Weird inconsistency during evaluation of linear layer

ferrophile · February 5, 2022, 6:41pm

Consider a single linear layer as follows.
x and w are vectors of the same size, and will be the input / weight of this layer.

x = torch.rand(1, 63)
w = torch.rand(1, 63)
fc = Linear(63, 1, bias=False)

Suppose I evaluate the following block:

permute = np.random.permutation(63)
fc.load_state_dict({'weight': w}, strict=False)
val1 = fc(x)[0, 0].item()
fc.load_state_dict({'weight': w[:, permute]}, strict=False)
val2 = fc(x[:, permute])[0, 0].item()

print(val1)
print(val2)

Note that val2 is computed by applying the same permutation to the elements of x and w. Theoretically, val1 and val2 should have the same value, i.e. the dot product of x and w.

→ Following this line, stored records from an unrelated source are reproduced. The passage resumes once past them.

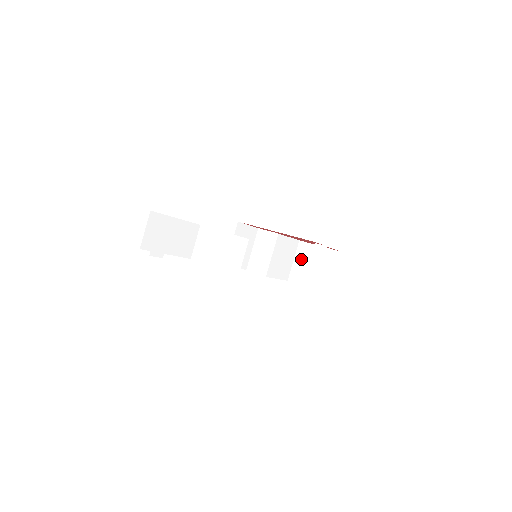
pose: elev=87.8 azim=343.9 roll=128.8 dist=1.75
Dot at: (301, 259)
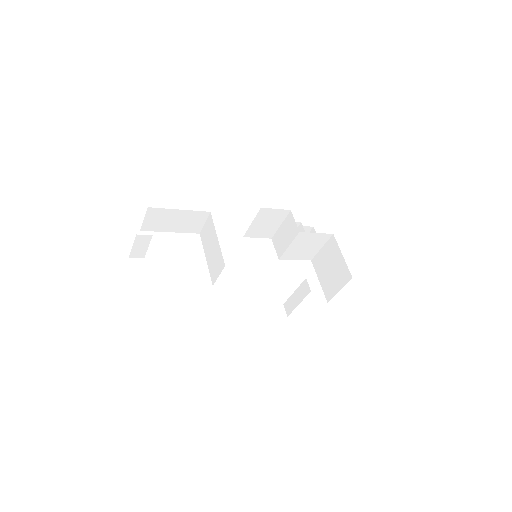
Dot at: (326, 252)
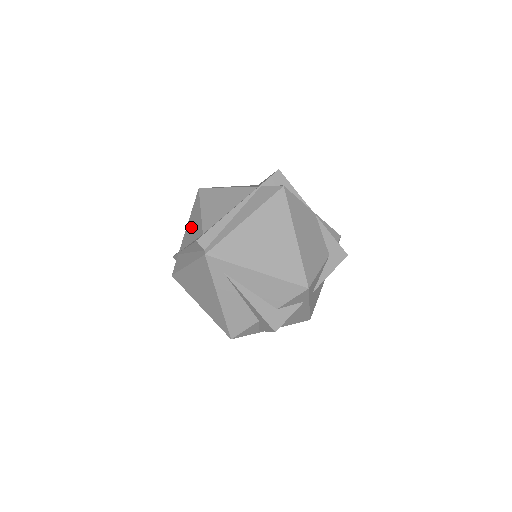
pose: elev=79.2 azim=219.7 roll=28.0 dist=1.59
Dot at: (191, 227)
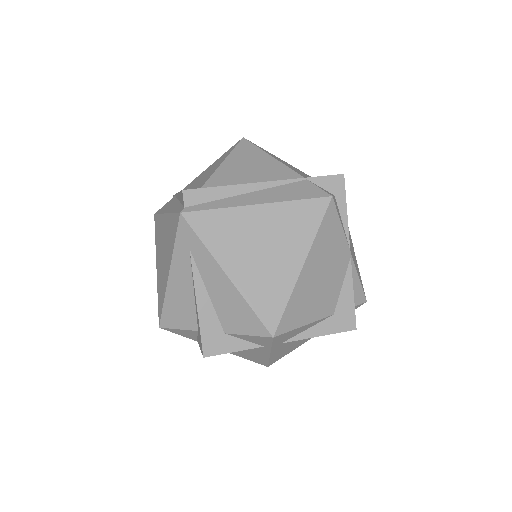
Dot at: (203, 174)
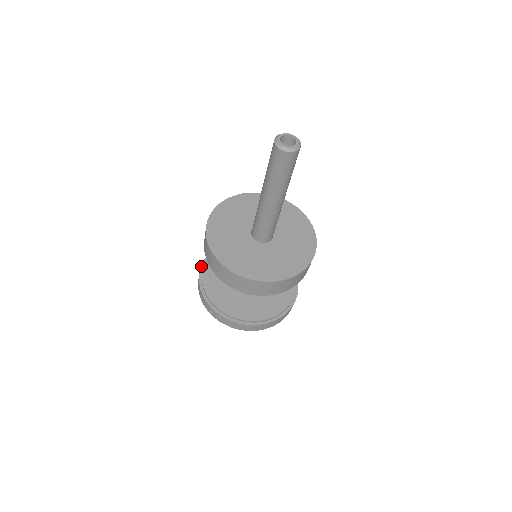
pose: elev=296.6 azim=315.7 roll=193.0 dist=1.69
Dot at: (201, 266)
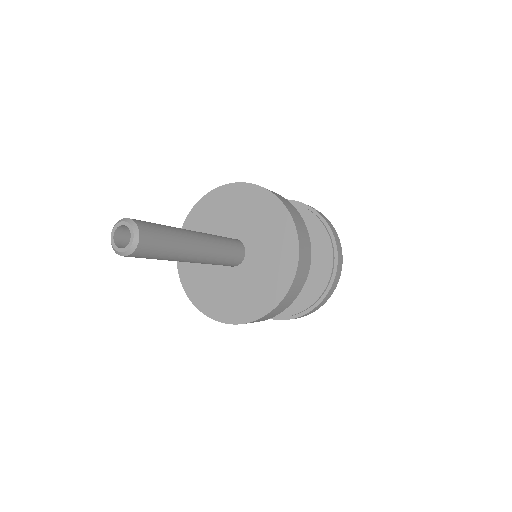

In practice, when I execute the block on Jupyter for multiple times with different permutations, val1 and val2 occasionally result in slightly different numbers, such as 14.554329872131348 vs 14.554328918457031.

(Pytorch ver: 1.10.0. Issue persists regardless of using CPU / GPU as device)

I would like to know why this situation occurs. Is it due to some sort of numerical stability issue, or are there some randomized factors that dictate how these layers are evaluated?

KFrank · February 6, 2022, 12:09am

Hi Hong Wing!

This is due to floating-point round-off error. Repeat your experiment
using double precision and your “slightly different numbers” will agree
to about twice as many decimal places as they do in the single-precision
example you posted.

Best.

K. Frank